## Testo proposto
# # # # # # #

Quest’inverno sarà caratterizzato a livello mondiale dall’influenza del Niño, un fenomeno climatico individuato per la prima volta dai pescatori peruviani, che segnalavano un anomalo riscaldamento delle acque del Pacifico centrale a ridosso del Natale: si spiega così il nome El Niño, riferito al Bambin Gesù. Questo aumento delle temperature nell’oceano più grande della Terra, che si verifica all’incirca ogni 5 anni, ha come conseguenze piogge, nevicate abbondanti e alluvioni. La siccità, invece, è l’effetto caratteristico del fenomeno speculare, cioè l’abbassamento anomalo della temperatura del Pacifico, chiamato La Niña.

La scienza ha soltanto accertato che Niño e Niña sono provocati dall’interferenza tra due diverse tipologie di onde che spazzano il Pacifico in sensi tra loro opposti, favorendo lo spostamento di enormi masse d’acqua: ciò determina l’aumento oppure la diminuzione della temperatura di vaste zone dell’oceano. Tuttavia, non è stata individuata con certezza la causa prima del problema. Il “bambino” e la “bambina” rientrano in quella zona d’ombra sui meccanismi climatici che ancora non riusciamo a spiegare. Malgrado l’incertezza, c’è chi li addebita (ingiustamente) al più vasto fenomeno del cambiamento climatico, provocato dalle emissioni di CO2. Circa le cause di quest’ultimo, invece, non ci sono più dubbi sul ruolo negativo giocato dall’uomo… sebbene qualche sparuto ricercatore scientifico, magari sovvenzionato dall’industria petrolifera, continui ancora ad affermare il contrario.

Non solo la politica a livello globale è impazzita, ma il caos si affaccia in modo prepotente anche sui delicati equilibri della natura. Molti diranno che si tratta di cicli che cambiano, che nella storia della Terra ci sono state transizioni molto più radicali e traumatiche, con la scomparsa di interi mondi animali e vegetali. Ma ciò non basta a spiegare ciò che sta accadendo oggi. Al netto dei cicli della natura, l’uomo sta incidendo pesantemente sul clima: lo dice la scienza e lo dice il buon senso.

# # # # # # #

## Dati forniti
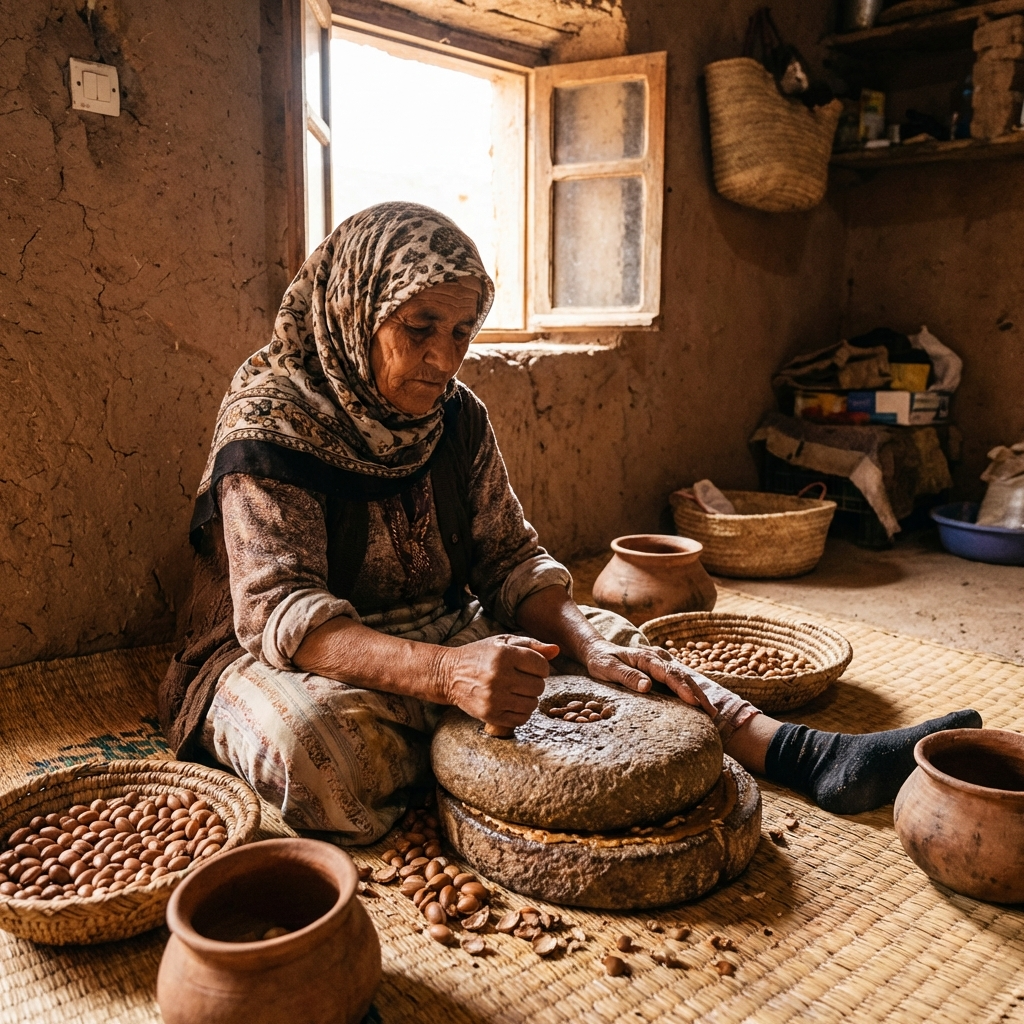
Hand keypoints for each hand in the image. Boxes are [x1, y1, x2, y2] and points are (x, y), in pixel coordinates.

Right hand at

# # # # # # #

## Consegna
Prosegui il testo su El Niño e il cambiamento climatico riprendendo subito dopo la sua ultima frase.

## Spazio risposta
Negli ultimi 5 anni, secondo il Worldwatch Institute 140 milioni di persone hanno abbandonato le loro terre per sfuggire a disastri naturali connessi al clima. E sono in veloce aumento i conflitti per il controllo dei pascoli, dei suoli fertili, delle risorse idriche.

Mentre la crisi di leadership politica globale priva il mondo di una regia su temi puntuali, come la stessa lotta al cambiamento climatico o la risoluzione pacifica dei conflitti, il groviglio di problemi che spesso si concentrano in una stessa area geografica si fa sempre più inestricabile. Oggi, in tutti gli scenari di guerra sono presenti lotte per la terra, per le risorse naturali e per l’acqua, più o meno sovrapposte ad altre cause di scontro.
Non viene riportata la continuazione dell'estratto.